In 2013-2014 in response to nationwide declines in healthcare revenue, he led a system-wide $230 million (8%) cost reduction across all mission areas, improving VUMC’s competitive position in a rapidly evolving price-sensitive marketplace.

Beginning in 2014, in coordination with Vanderbilt University and its Board of Trust, he led VUMC through an historic restructuring process that concluded April 30, 2016, placing its clinicians, hospitals, clinics, research and graduate medical education programs into a financially and legally separate, $3.2B not-for-profit corporation.

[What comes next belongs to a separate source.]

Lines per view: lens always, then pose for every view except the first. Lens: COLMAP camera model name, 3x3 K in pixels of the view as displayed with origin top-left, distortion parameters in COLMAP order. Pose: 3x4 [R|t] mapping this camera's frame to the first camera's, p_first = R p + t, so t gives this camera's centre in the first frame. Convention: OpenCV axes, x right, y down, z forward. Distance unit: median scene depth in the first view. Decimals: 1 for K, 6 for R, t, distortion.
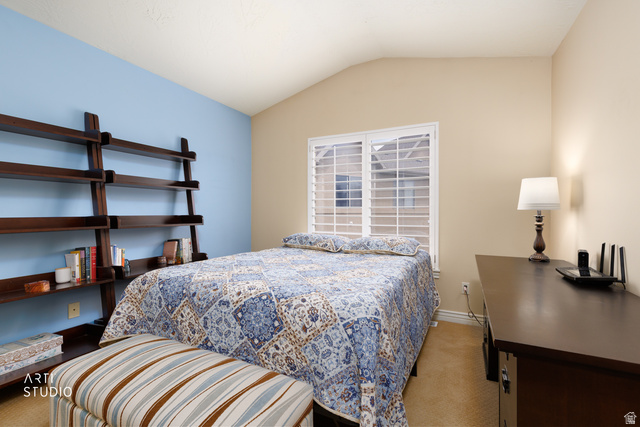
lens RADIAL K [[286.2, 0, 319.8], [0, 286.2, 213.2], [0, 0, 1]] dist [0.002070, 0.000100]
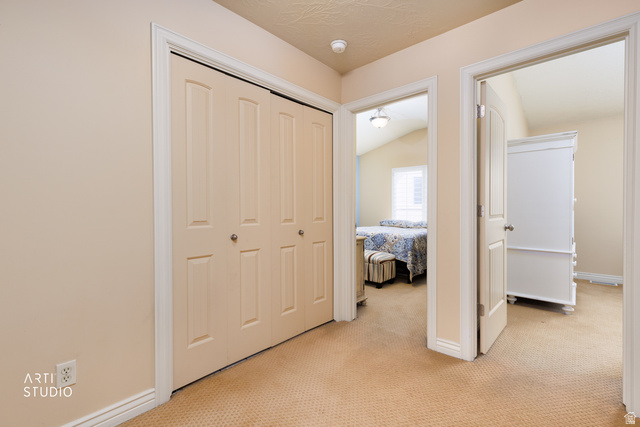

As the first President and CEO of VUMC he serves, and participates on, an independent 11-member board of directors, and continues to serve as dean of the Vanderbilt University School of Medicine. Dr. Balser also serves on the Board of Tulane University.

Controversy

Balser was implicated as one of the chief proponents behind a medical record system at Vanderbilt University Medical Center that was involved in "widespread Medicare fraud for more than a decade." [3]. The medical center later settled with the federal government for $6.5 million [4]. He has also been responsible for laying off over 1000 employees in a $250 million cost reduction initiative after the Medicare fraud was discovered [5]. A federal court ruled that the layoffs were in violation of the Worker Adjustment and Retraining Notification (WARN) Act. [6].

Research

Dean Balser's research program has been aimed at the pharmacogenomics of cardiac arrhythmias. His studies in Nature, PNAS, and Nature Structural and Molecular Biology have established new paradigms for cardiac excitation-contraction coupling, and are yielding new targets for arrhythmia control.

Publications

  • Petersen, Christina I.; McFarland, Toni R.; Stepanovic, Svetlana Z.; Yang, Ping; Reiner, David J.; Hayashi, Kenshi; George, Alfred L.; Roden, Dan M.; et al. (2004). "In vivo identification of genes that modify ether-a-go-go-related gene activity in Caenorhabditis elegans may also affect human cardiac arrhythmia". Proceedings of the National Academy of Sciences. 101 (32): 11773–8. doi:10.1073/pnas.0306005101. PMC 511051. PMID 15280551.
  • Tan, Hanno L.; Kupershmidt, Sabina; Zhang, Rong; Stepanovic, Svetlana; Roden, Dan M.; Wilde, Arthur A. M.; Anderson, Mark E.; Balser, Jeffrey R. (2002). "A calcium sensor in the sodium channel modulates cardiac excitability". Nature. 415 (6870): 442–7. doi:10.1038/415442a. PMID 11807557.
  • Schwinn, Debra A.; Balser, Jeffrey R. (2006). "Anesthesiology physician scientists in academic medicine: a wake-up call". Anesthesiology. 104 (1): 170–8. doi:10.1097/00000542-200601000-00023. PMC 2322866. PMID 16394703.
  • Wingo, Tammy L; Shah, Vikas N; Anderson, Mark E; Lybrand, Terry P; Chazin, Walter J; Balser, Jeffrey R (2004). "An EF-hand in the sodium channel couples intracellular calcium to cardiac excitability". Nature Structural & Molecular Biology. 11 (3): 219–25. doi:10.1038/nsmb737. PMID 14981509.
  • Balser, Jeffrey R.; Baruchin, Andrea (2008). "Science at the Interstices: An Evolution in the Academy". Academic Medicine. 83 (9): 827–31. doi:10.1097/ACM.0b013e318181d1ed. PMID 18728436.